In an earlier article I briefly described how data mining can help marketers be more efficient (read… increased marketing ROI!). These marketing analytics tools can significantly help with all direct marketing efforts (multichannel campaign management efforts using direct mail, email and call center) and some interactive marketing efforts as well. So, why aren’t all companies using it today? Well, typically it comes down to a lack of data and/or statistical expertise. Even if you don’t have data mining expertise, YOU can benefit from data mining by using a consultant. With that in mind, let’s tackle the first problem — collecting and developing the data that is useful for data mining.
The most important data to collect for data mining include:
Transaction data – For every sale, you at least need to know the product and the amount and date of the purchase.
Past campaign response data – For every campaign you’ve run, you need to identify who responded and who didn’t. You may need to use direct and indirect response attribution.
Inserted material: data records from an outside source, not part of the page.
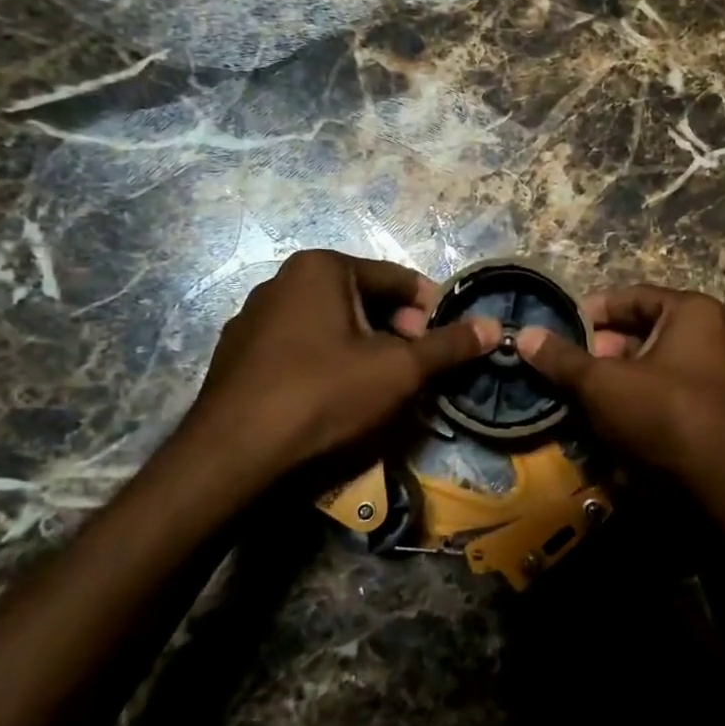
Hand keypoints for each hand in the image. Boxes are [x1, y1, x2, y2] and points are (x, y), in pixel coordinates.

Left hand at [181, 250, 498, 497]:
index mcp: (322, 268)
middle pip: (365, 301)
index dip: (432, 312)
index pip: (399, 279)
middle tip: (415, 373)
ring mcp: (254, 318)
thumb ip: (449, 345)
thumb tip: (492, 327)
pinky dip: (328, 365)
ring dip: (365, 351)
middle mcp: (283, 281)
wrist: (232, 457)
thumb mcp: (400, 370)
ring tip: (380, 391)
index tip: (447, 347)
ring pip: (332, 327)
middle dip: (398, 334)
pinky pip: (301, 349)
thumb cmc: (324, 396)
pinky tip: (334, 401)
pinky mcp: (238, 355)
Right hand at [515, 285, 724, 563]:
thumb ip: (563, 359)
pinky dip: (633, 404)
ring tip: (577, 398)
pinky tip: (605, 424)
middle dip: (600, 351)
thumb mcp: (603, 384)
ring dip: (613, 381)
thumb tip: (523, 334)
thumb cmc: (664, 416)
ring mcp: (713, 378)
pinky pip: (662, 397)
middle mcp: (710, 337)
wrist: (724, 492)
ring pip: (649, 369)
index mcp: (693, 313)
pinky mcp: (709, 415)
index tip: (557, 329)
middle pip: (641, 333)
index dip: (591, 311)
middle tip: (565, 369)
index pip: (632, 297)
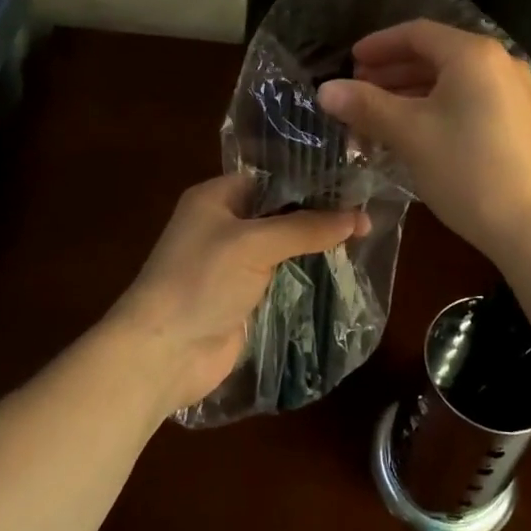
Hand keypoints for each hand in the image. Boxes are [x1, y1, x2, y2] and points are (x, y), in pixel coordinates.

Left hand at [107, 175, 367, 416]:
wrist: (163, 354)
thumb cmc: (200, 281)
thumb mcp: (254, 244)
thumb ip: (306, 227)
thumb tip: (359, 217)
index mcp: (215, 197)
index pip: (271, 177)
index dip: (310, 178)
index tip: (352, 181)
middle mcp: (224, 224)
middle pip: (280, 211)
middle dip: (318, 212)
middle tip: (367, 210)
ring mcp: (233, 263)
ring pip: (284, 245)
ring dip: (315, 244)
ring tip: (365, 236)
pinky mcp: (244, 296)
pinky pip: (282, 275)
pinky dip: (307, 272)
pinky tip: (342, 268)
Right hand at [316, 20, 530, 260]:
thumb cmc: (467, 170)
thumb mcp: (410, 134)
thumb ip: (366, 105)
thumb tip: (325, 90)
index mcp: (473, 54)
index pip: (417, 33)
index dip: (379, 45)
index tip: (349, 61)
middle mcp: (499, 62)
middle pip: (435, 54)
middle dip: (392, 70)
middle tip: (358, 90)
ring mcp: (514, 92)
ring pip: (451, 80)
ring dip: (411, 91)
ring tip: (377, 113)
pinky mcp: (520, 120)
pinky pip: (469, 99)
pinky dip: (436, 107)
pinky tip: (413, 131)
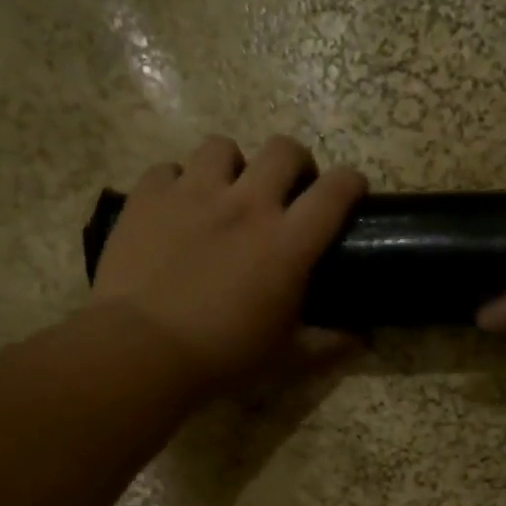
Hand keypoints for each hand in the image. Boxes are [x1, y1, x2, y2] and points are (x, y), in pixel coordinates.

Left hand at [91, 134, 366, 390]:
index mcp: (287, 242)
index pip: (335, 192)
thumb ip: (328, 344)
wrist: (143, 349)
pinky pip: (168, 170)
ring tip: (226, 193)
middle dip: (296, 163)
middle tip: (289, 191)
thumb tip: (362, 339)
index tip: (353, 190)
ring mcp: (193, 193)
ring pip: (222, 148)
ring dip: (233, 166)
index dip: (351, 182)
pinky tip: (176, 209)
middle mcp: (246, 203)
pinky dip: (178, 183)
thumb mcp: (286, 358)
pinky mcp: (148, 196)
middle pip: (283, 150)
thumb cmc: (224, 356)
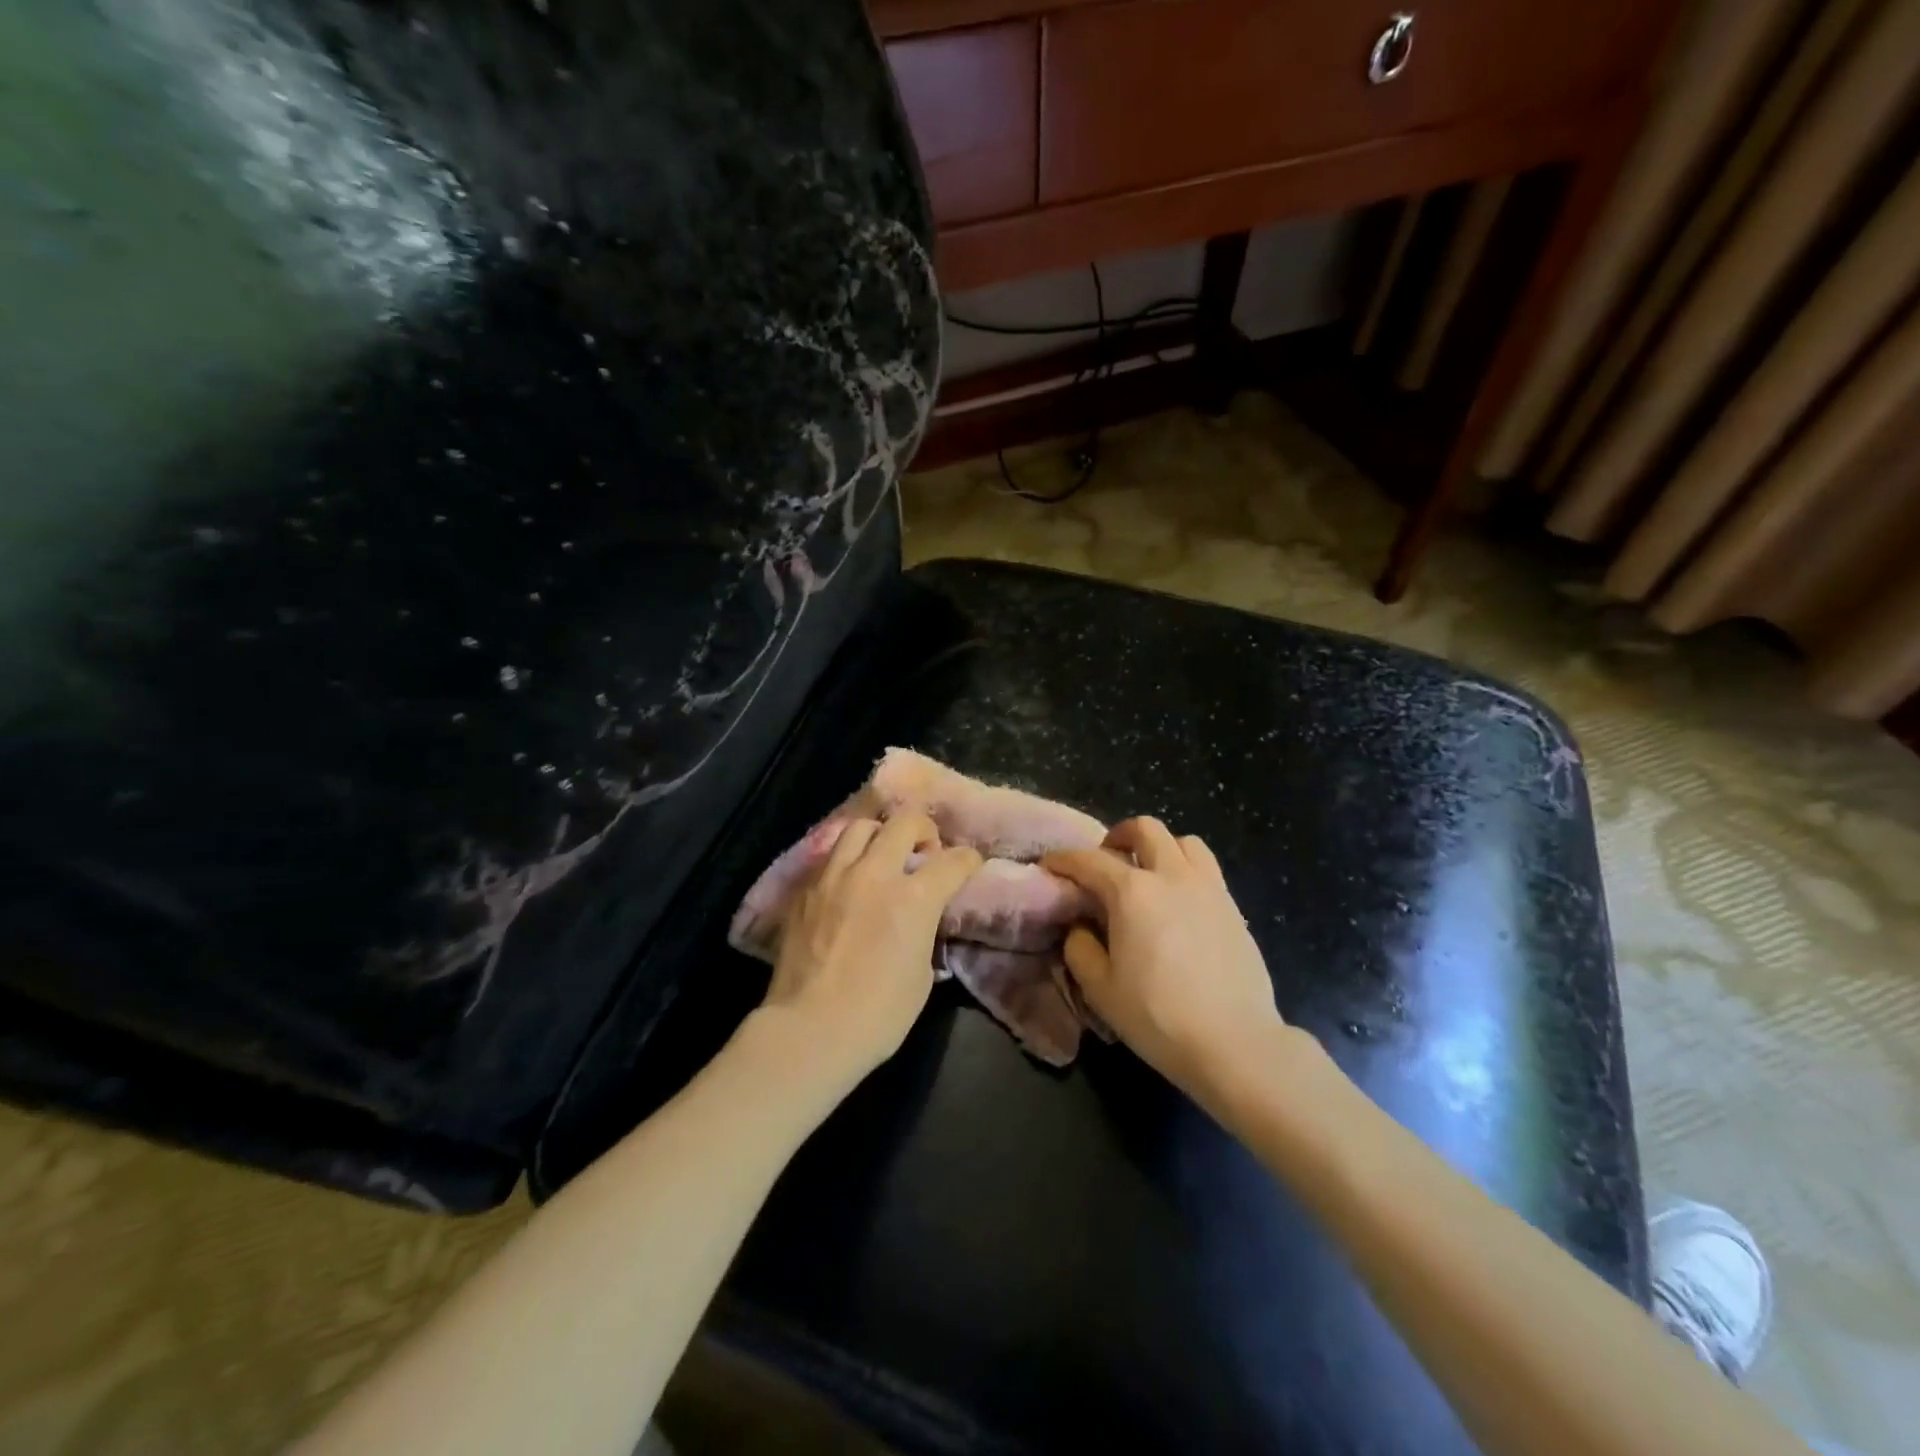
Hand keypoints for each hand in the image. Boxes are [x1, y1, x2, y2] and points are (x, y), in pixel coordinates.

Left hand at [763, 811, 982, 1082]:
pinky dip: (849, 860)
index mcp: (914, 897)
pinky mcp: (806, 889)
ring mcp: (835, 876)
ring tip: (883, 857)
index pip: (953, 860)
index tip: (969, 865)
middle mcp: (875, 873)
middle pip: (905, 822)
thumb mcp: (921, 974)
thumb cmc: (877, 1014)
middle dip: (924, 831)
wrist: (809, 1030)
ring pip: (861, 827)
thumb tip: (920, 920)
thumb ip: (924, 932)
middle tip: (925, 852)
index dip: (968, 860)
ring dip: (881, 836)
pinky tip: (851, 882)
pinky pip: (832, 856)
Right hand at [1043, 818, 1284, 1102]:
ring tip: (1148, 875)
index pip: (1088, 860)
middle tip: (1105, 862)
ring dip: (1159, 848)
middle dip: (1117, 836)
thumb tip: (1081, 927)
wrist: (1234, 1042)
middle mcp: (1171, 876)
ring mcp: (1208, 887)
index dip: (1063, 859)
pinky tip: (1178, 902)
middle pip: (1144, 829)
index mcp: (1132, 892)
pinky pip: (1207, 868)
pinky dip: (1186, 869)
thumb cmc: (1158, 1016)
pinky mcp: (1233, 907)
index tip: (1049, 865)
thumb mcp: (1100, 989)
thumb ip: (1080, 948)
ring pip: (1183, 841)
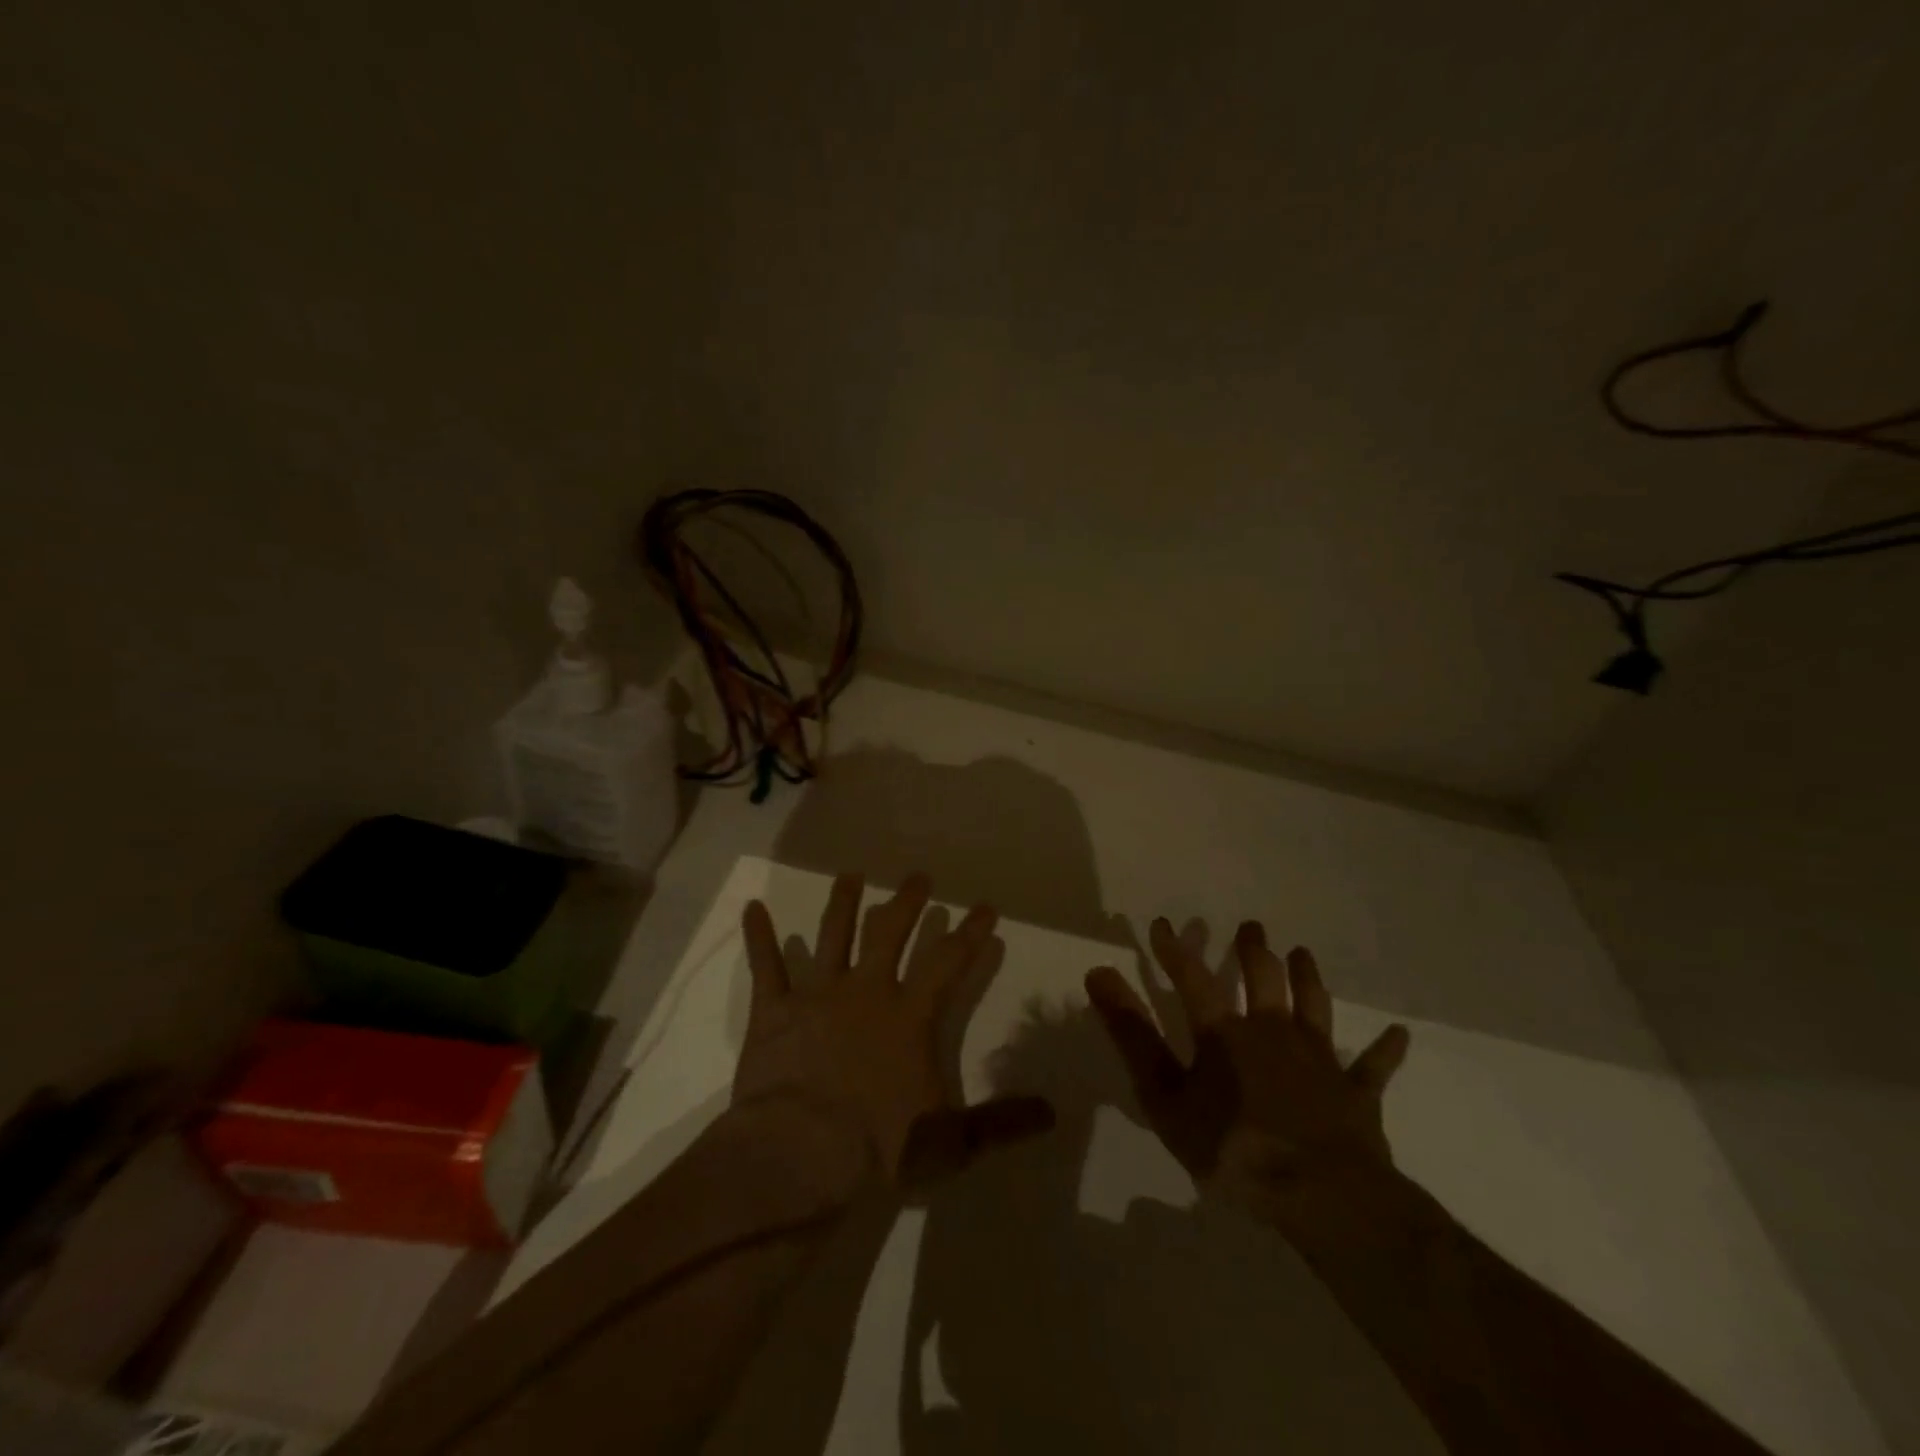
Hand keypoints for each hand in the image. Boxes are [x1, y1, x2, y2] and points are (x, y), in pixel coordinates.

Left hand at [737, 872, 1054, 1191]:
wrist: (798, 1154)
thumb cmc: (877, 1148)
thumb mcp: (950, 1142)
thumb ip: (1001, 1123)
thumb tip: (1051, 1112)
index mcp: (908, 1016)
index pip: (948, 962)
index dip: (970, 933)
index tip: (984, 906)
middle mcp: (866, 991)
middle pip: (890, 932)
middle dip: (907, 902)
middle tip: (918, 876)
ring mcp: (817, 995)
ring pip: (833, 935)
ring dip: (843, 902)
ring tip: (851, 875)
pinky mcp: (773, 1011)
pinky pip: (765, 966)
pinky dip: (759, 936)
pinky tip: (753, 908)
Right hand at [1086, 918, 1409, 1208]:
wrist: (1321, 1194)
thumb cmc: (1232, 1147)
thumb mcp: (1165, 1095)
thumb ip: (1131, 1034)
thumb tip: (1098, 973)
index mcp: (1225, 1033)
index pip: (1193, 979)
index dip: (1176, 951)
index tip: (1164, 924)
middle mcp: (1272, 1031)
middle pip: (1264, 979)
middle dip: (1254, 950)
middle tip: (1251, 927)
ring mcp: (1319, 1059)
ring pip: (1314, 1006)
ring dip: (1308, 977)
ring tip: (1303, 952)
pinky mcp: (1356, 1092)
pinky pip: (1373, 1066)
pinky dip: (1385, 1049)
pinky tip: (1399, 1033)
Geo-demographic data – This is optional, but you may want to append your customer file/database with consumer overlay data from companies like Acxiom.
Lifestyle data – This is also an optional append of indicators of socio-economic lifestyle that are developed by companies like Claritas. All of the above data may or may not exist in the same data source. Some companies have a single holistic view of the customer in a database and some don’t. If you don’t, you’ll have to make sure all data sources that contain customer data have the same customer ID/key. That way, all of the needed data can be brought together for data mining.
How much data do you need for data mining? You’ll hear many different answers, but I like to have at least 15,000 customer records to have confidence in my results.
Once you have the data, you need to massage it to get it ready to be “baked” by your data mining application. Some data mining applications will automatically do this for you. It’s like a bread machine where you put in all the ingredients — they automatically get mixed, the bread rises, bakes, and is ready for consumption! Some notable companies that do this include KXEN, SAS, and SPSS. Even if you take the automated approach, it’s helpful to understand what kinds of things are done to the data prior to model building.
Missing data analysis. What fields have missing values? Should you fill in the missing values? If so, what values do you use? Should the field be used at all?
Outlier detection. Is “33 children in a household” extreme? Probably – and consequently this value should be adjusted to perhaps the average or maximum number of children in your customer’s households.
Transformations and standardizations. When various fields have vastly different ranges (e.g., number of children per household and income), it’s often helpful to standardize or normalize your data to get better results. It’s also useful to transform data to get better predictive relationships. For instance, it’s common to transform monetary variables by using their natural logs.
Binning Data. Binning continuous variables is an approach that can help with noisy data. It is also required by some data mining algorithms.